To describe Wilton Park in one sentence? It is British soft power at its best. Wilton Park is how Britain likes to see itself and how others like to see Britain: a country house surrounded by a carefully crafted pastoral landscape. A wide horizon, a good westerly wind, and, well, the occasional splash of rain. Host to the world - and to the open, intense, and fair debate about it. Classy, not glitzy. Eminent not only because of its history but because of its contribution to today’s problem-solving. Provincial and cosmopolitan at the same time. Old-fashioned yet informal, traditional yet deeply concerned about the future. For anybody with an interest in how a nation can demonstrate its confidence and impress its guests, while simultaneously serving others and the greater good, Wilton Park is the benchmark. This is how it should be done. And with a breakfast like this, what can go wrong? Germany, my own country, has no equivalent (neither place nor breakfast).

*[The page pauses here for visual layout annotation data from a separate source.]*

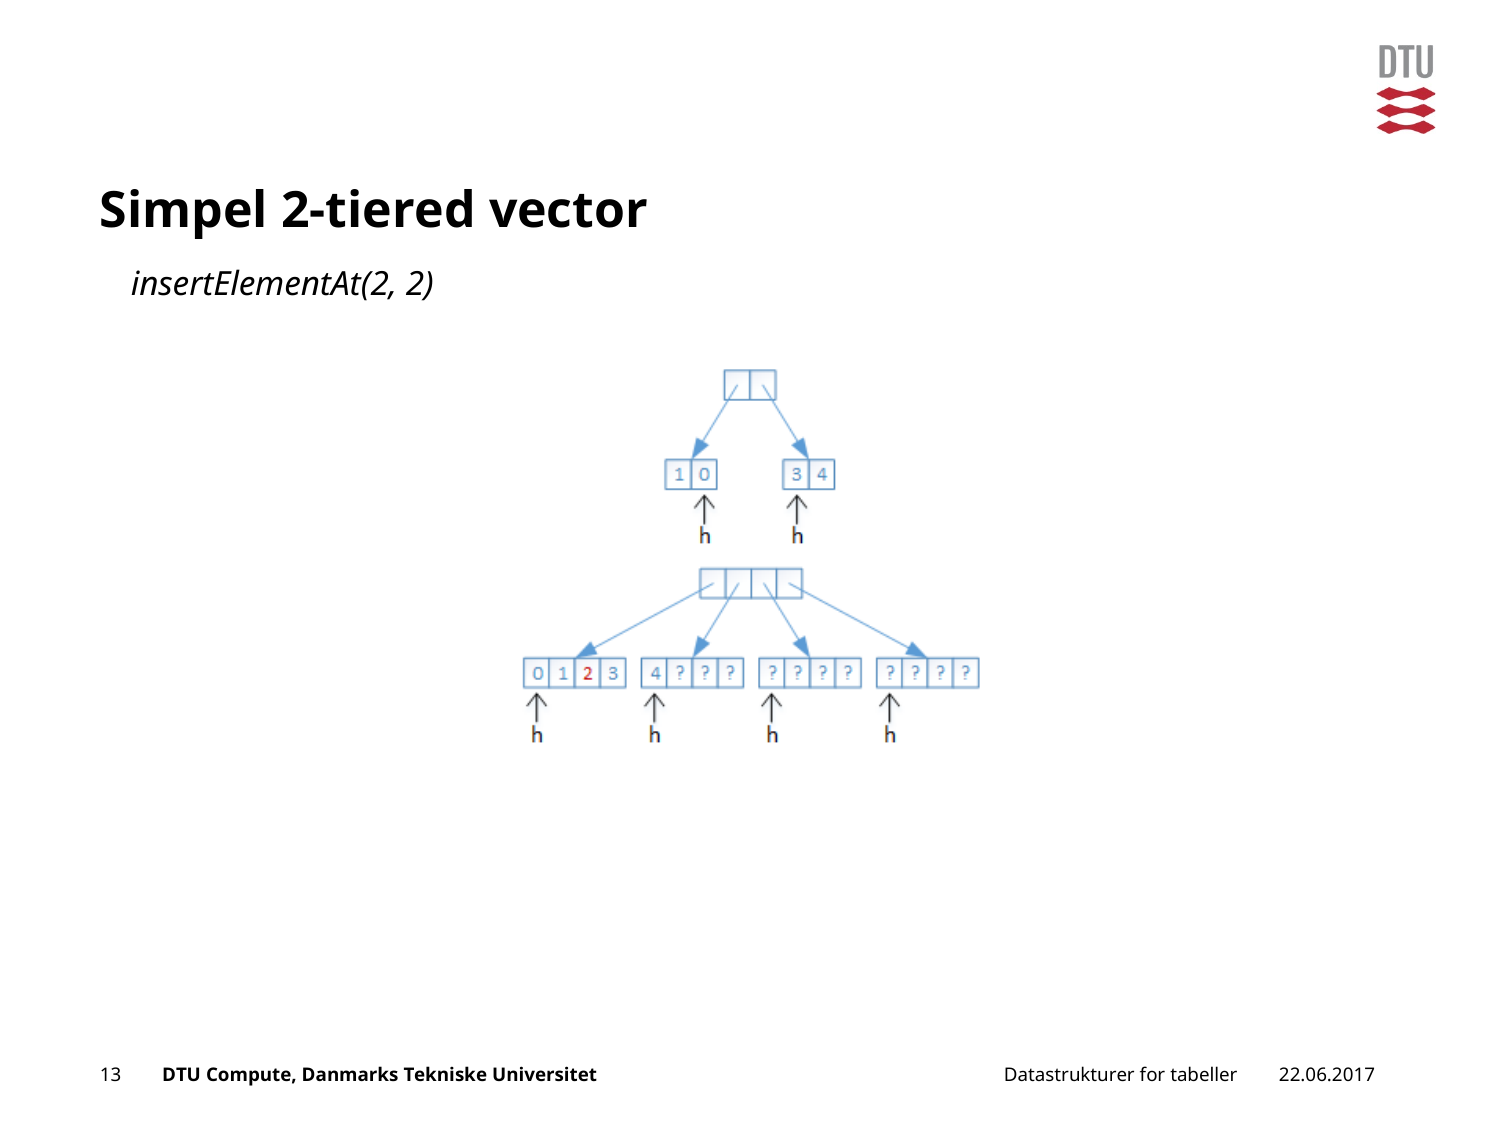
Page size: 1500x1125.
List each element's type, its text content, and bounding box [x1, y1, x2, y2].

picture [1356, 45, 1436, 134]
title Simpel 2-tiered vector [99, 49, 1375, 238]
list insertElementAt(2, 2) [99, 262, 1375, 1012]
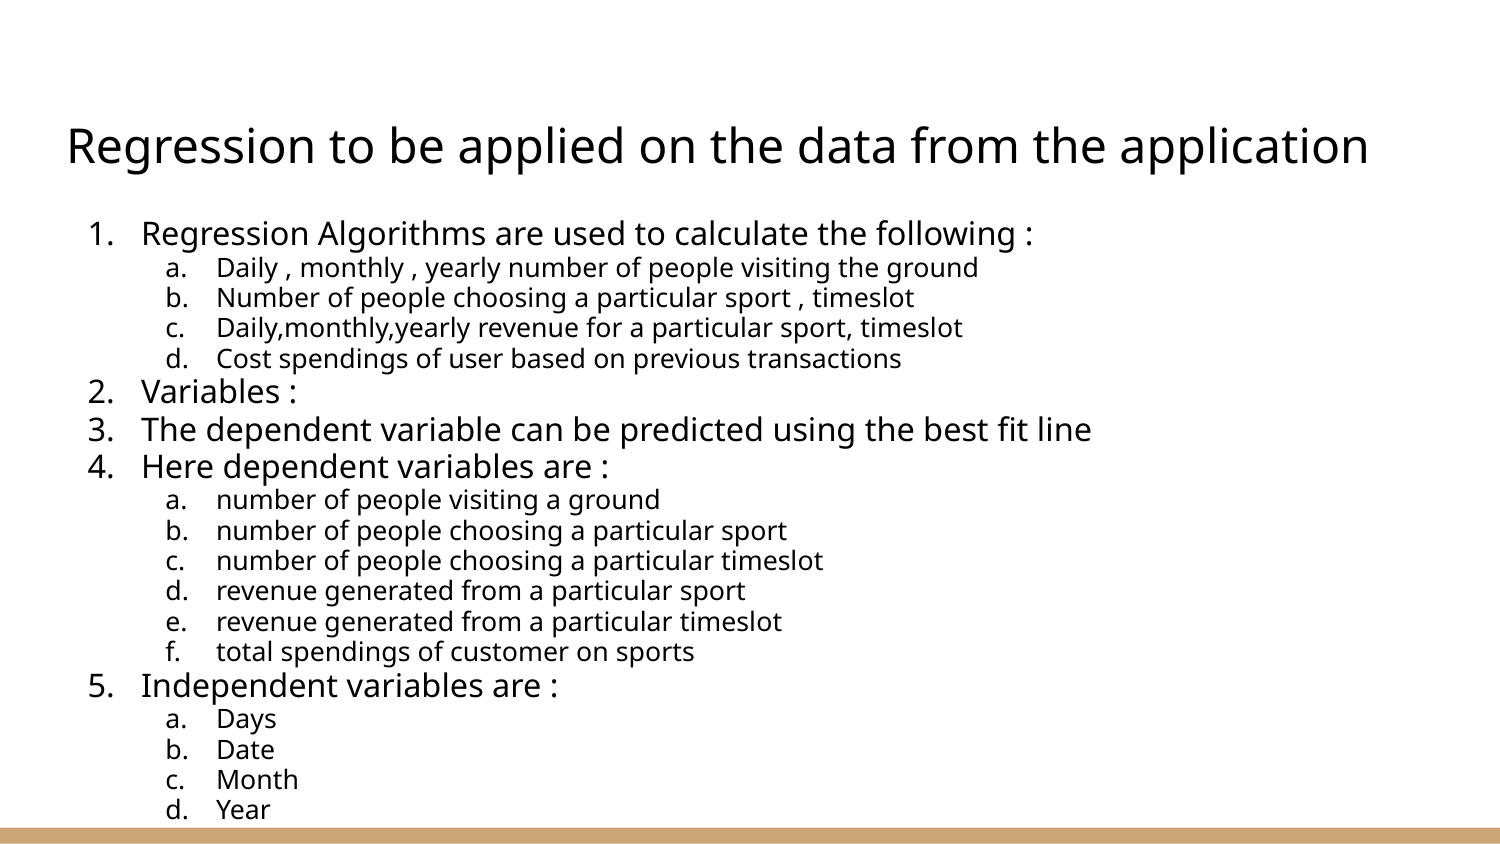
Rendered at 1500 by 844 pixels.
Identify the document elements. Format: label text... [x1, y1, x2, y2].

list Regression Algorithms are used to calculate the following : Daily , monthly , yearly number of people visiting the ground Number of people choosing a particular sport , timeslot Daily,monthly,yearly revenue for a particular sport, timeslot Cost spendings of user based on previous transactions Variables : The dependent variable can be predicted using the best fit line Here dependent variables are : number of people visiting a ground number of people choosing a particular sport number of people choosing a particular timeslot revenue generated from a particular sport revenue generated from a particular timeslot total spendings of customer on sports Independent variables are : Days Date Month Year [51, 200, 1449, 752]
title Regression to be applied on the data from the application [51, 51, 1449, 189]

Jan Techau, director of Carnegie Europe, on the FCO blog (more here, have a barf bag ready).
Now I'm not reading the FCO's blog for incisive commentary (indeed I don't really read it for starters), but this kind of saccharine self-polishing is amazing even by their standards. I'm more putting this up here as an example of the nonsense that passes from the mouths of people in the 'diplomacy by cultural understanding and building dialogue' biz these days.
If there's a shark relevance, it's that people capable of writing crap like this should be fed to one.